PROBLEM TO SOLVE:
Starting with the line that contains "Location Voiture" and stopping after the line that contains "Location de voiture", copy the entries below exactly. Include nothing else.

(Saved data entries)
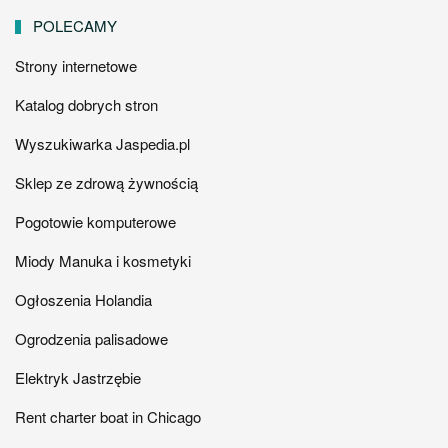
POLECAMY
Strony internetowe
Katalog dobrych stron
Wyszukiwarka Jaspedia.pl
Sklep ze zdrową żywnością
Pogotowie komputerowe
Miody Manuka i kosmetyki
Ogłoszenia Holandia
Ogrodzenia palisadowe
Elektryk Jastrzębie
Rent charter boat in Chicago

...

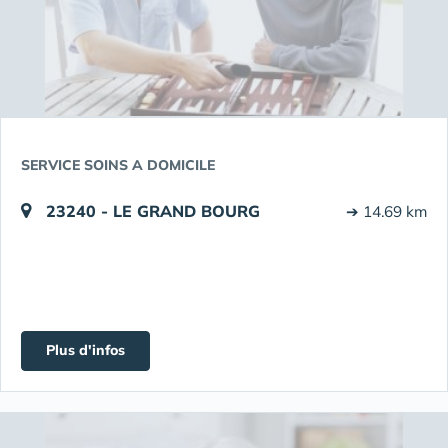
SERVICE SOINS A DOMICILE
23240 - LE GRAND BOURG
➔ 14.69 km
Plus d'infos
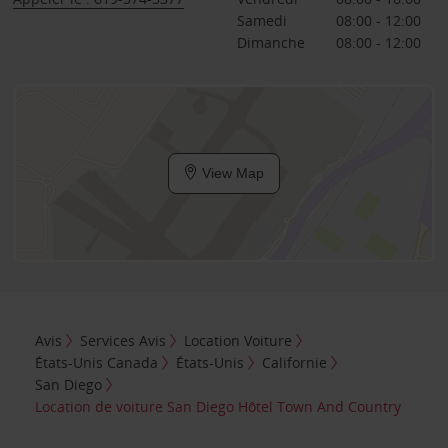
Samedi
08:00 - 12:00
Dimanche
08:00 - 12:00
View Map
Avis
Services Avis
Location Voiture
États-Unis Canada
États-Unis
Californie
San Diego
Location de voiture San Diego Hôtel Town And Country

OUTPUT OF THE TASK:
Location Voiture
États-Unis Canada
États-Unis
Californie
San Diego
Location de voiture San Diego Hôtel Town And Country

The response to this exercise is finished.